== TEXTE À LIRE

L’hypothèse avancée par Penny Olsen est plausible, voire séduisante, connaissant la route empruntée par l’Endeavour de James Cook. Avant de traverser le Pacifique jusqu’à Tahiti, l’expédition double en effet le Cap Horn en janvier 1769 et navigue donc dans des eaux fréquentées par les manchots. C’est leur territoire et il est possible que certaines de ces pauvres bestioles aient pu être capturées par l’équipage. Joseph Banks dans son journal, mentionne lui-même la présence de manchots autour du navire en mars 1770 alors que l’Endeavour contourne la Nouvelle-Zélande. Quant au piaf australien, tout s’explique aussi car le passage de James Cook en Australie est bien connu. En avril 1770, longeant les côtes, il découvre là-bas Botany Bay, et les indications qu’il en fait dans son journal de voyage suffiront à y attirer plus tard les premiers colons britanniques de l’île-continent. C’est la naissance de Sydney et l’origine de l’Australie moderne.

Manchot à collier de Nouvelle-Guinée in Voyage à la Nouvelle-Guinée de Sonnerat.

Manchot à collier de Nouvelle-Guinée in Voyage à la Nouvelle-Guinée de Sonnerat.

Enfin, des trois illustrations de manchots que comporte le Voyage à la Nouvelle-Guinée de Sonnerat, celui qu’il nomme le « Manchot à collier de la Nouvelle-Guinée » n’est pas sans présenter de sérieuses ressemblances avec l’espèce aujourd’hui connue comme…Manchot du Cap (Spheniscus demersus) – justement encore ! Banks peut très bien l’avoir attrapé sur le lieu même de leur rencontre et, des trois carcasses qu’il file au Français, être la moins vermoulue.

Pour être tout à fait complet, ajoutons à propos du troisième manchot de Sonnerat, le « Manchot de Nouvelle-Guinée », la plupart des ornithologues actuels s’accordent pour reconnaître en lui le manchot royal (Aptenodytes patagonicus), et je ne vais pas leur donner tort.

Manchot de Nouvelle-Guinée in Voyage à la Nouvelle-Guinée de Sonnerat.

Manchot de Nouvelle-Guinée in Voyage à la Nouvelle-Guinée de Sonnerat.

====

**QUESTIONS DE LECTURE**
(a) Répondez à ces questions sur le passage consacré aux manchots de Sonnerat :
(i) En quel mois et quelle année l’expédition double-t-elle le cap Horn ?
(ii) Quel lieu James Cook découvre-t-il en avril 1770 en longeant les côtes australiennes ?
(iii) Quelle espèce la plupart des ornithologues actuels reconnaissent-ils dans le « Manchot de Nouvelle-Guinée » ?
(b) Poursuivez le passage sur les manchots de Sonnerat en reprenant juste après sa dernière phrase.

== LISTE DES DONNÉES

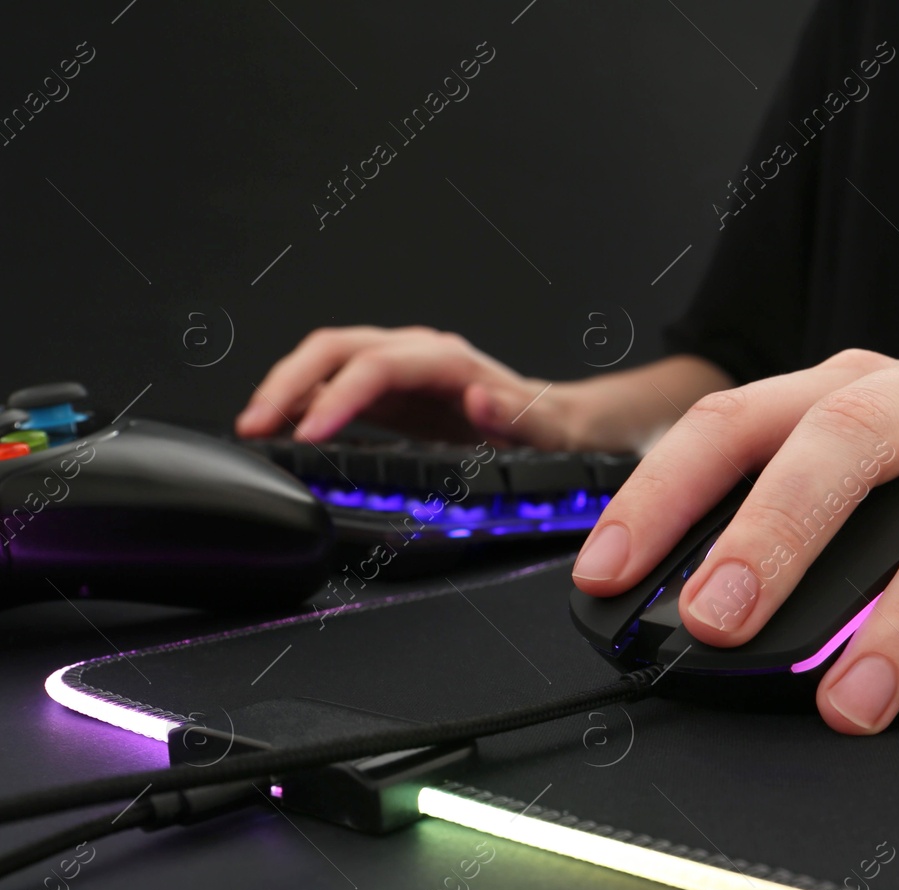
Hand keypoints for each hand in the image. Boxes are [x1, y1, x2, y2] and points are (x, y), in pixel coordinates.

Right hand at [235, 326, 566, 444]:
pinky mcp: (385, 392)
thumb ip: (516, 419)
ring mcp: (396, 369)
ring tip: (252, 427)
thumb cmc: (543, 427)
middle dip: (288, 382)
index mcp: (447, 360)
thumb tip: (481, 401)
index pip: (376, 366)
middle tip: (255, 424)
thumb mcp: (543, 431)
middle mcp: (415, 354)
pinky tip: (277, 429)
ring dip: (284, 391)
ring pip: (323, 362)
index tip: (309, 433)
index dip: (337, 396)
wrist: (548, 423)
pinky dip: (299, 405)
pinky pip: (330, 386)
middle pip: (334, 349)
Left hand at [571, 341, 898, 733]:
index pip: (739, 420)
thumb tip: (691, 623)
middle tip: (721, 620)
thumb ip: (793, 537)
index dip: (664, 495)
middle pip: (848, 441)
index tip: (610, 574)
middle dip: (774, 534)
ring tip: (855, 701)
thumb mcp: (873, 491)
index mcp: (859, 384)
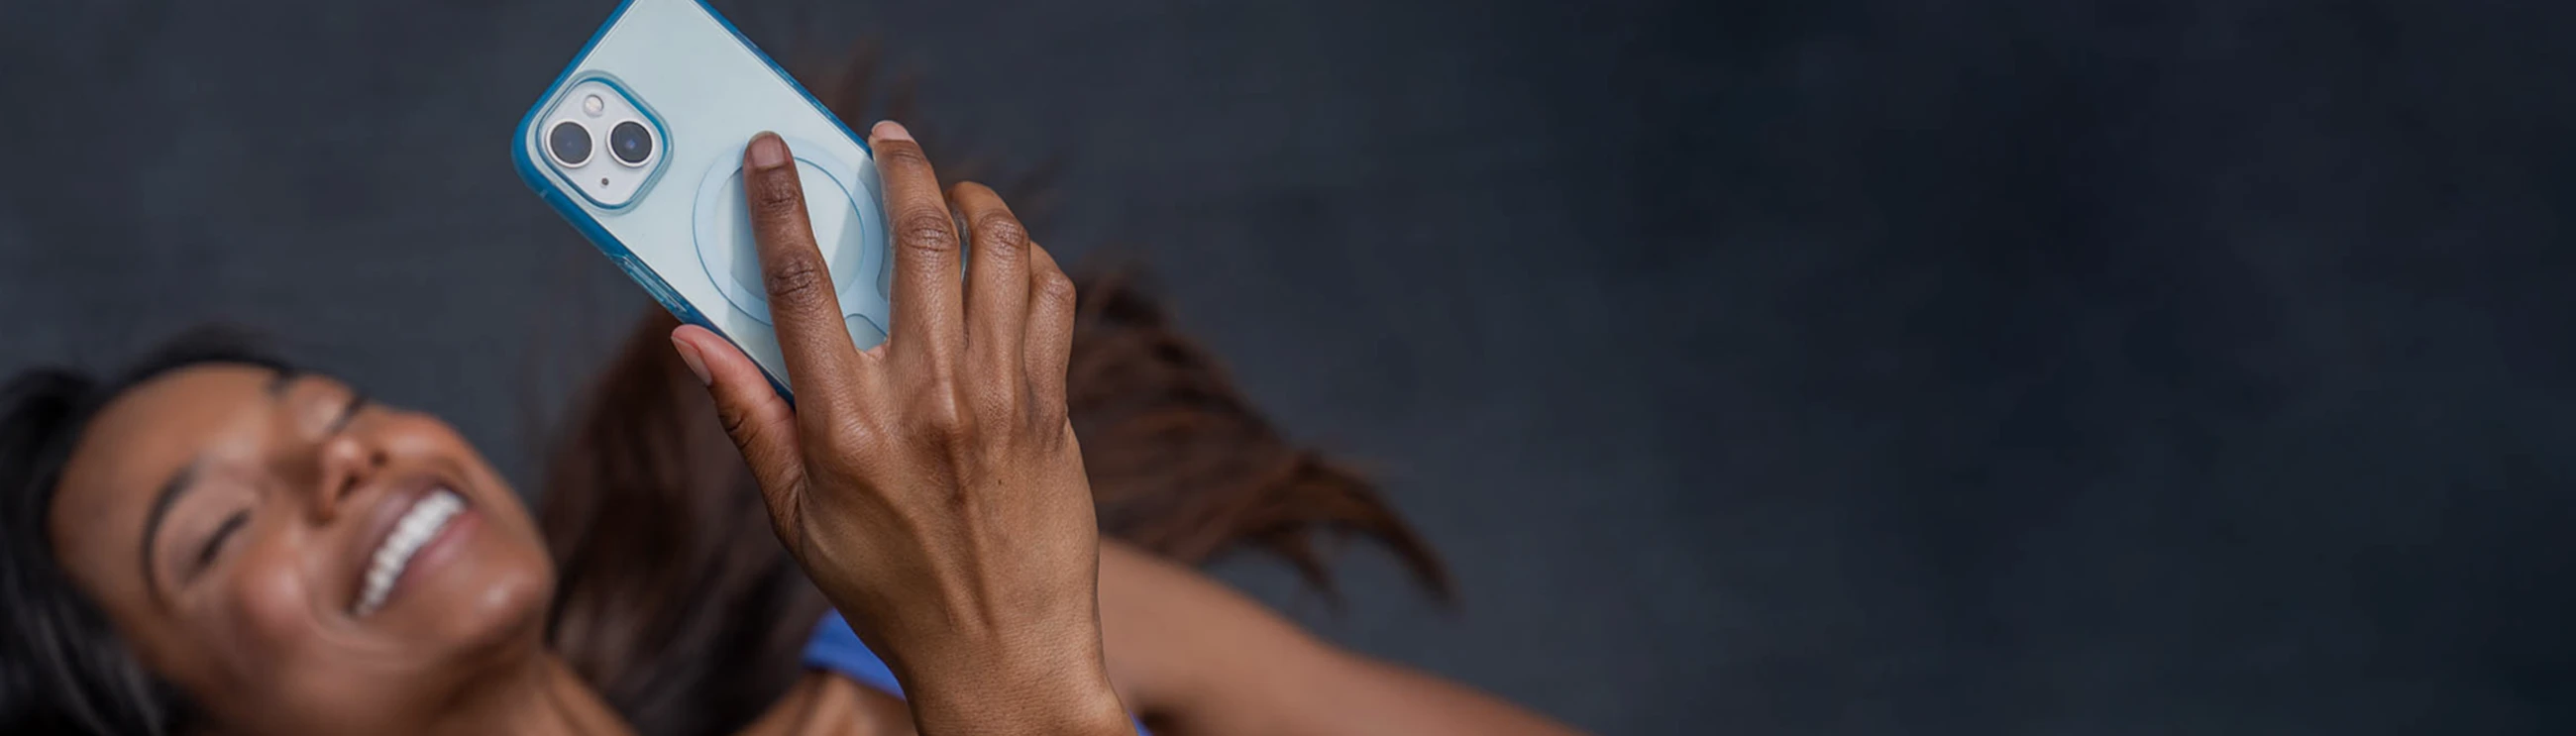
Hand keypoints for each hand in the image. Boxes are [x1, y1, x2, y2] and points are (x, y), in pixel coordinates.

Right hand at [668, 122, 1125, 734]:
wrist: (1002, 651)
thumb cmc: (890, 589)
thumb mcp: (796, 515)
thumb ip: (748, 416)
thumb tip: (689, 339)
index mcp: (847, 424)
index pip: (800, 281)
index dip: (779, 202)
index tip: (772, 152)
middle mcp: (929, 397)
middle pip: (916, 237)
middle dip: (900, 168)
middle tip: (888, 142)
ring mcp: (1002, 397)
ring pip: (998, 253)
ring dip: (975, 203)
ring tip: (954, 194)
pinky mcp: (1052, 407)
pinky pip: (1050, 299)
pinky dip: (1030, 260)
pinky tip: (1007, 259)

====

**CORRIGÉS**
(a)
(i) En janvier 1769.
(ii) Botany Bay.
(iii) Le manchot royal (Aptenodytes patagonicus).

(b)
Alors, si à son retour à Maurice en avril 1771, après son escapade africaine, Sonnerat confie bien les vieilles peaux de Banks au dessinateur Sanguin de Jossigny avant d’embarquer sur l’Isle de France pour passer les onze mois suivants aux Philippines et aux Moluques, il n’oublie pas de les récupérer aussi sec une fois cette expédition terminée. Commerson, souffrant déjà de la goutte, subclaquant et sujet à de violentes et régulières douleurs néphrétiques – il meurt prématurément à l’âge de 43 ans quelques mois plus tard – ne peut s’y opposer, si tant est qu’il en ait eu l’intention ou, même, qu’il eut eu vent de l’existence de ces dépouilles ayant traversé les Océans jusqu’à lui. Quant à la suite, on la connaît déjà, Pierre Sonnerat finit par s’approprier le travail du dessinateur Sanguin de Jossigny, avant de l’accommoder à sa sauce dans l’ouvrage que vous savez.

Généalogie retrouvée

Pour résumer, même si les oiseaux que Sonnerat décrit dans son livre sont bien réels, adéquatement étudiés, ils sont loin d’être originaires de la contrée où cet auteur affirme les y avoir observés : la Nouvelle-Guinée. Et parmi cette volière déterritorialisée, son manchot papou n’est que le résultat de la glose que lui a inspiré un dessin exécuté par autrui à partir d’une carcasse plus très fraîche d’un piaf parvenu jusqu’à lui depuis les îles subantarctiques par le truchement d’un aristocrate britannique ayant voyagé autour du monde en compagnie de James Cook. Le manchot papou a retrouvé sa généalogie.

Laissons tout de même le dernier mot de cette histoire à Sonnerat, en empruntant quelques lignes à son Voyage à la Nouvelle-Guinée, histoire de réhabiliter un peu ce rusé personnage qui est est loin de se réduire au forban trop rapidement portraituré dans ce billet. L’homme était perspicace, et sans illusion sur la funeste coexistence entre les sociétés humaine et animales.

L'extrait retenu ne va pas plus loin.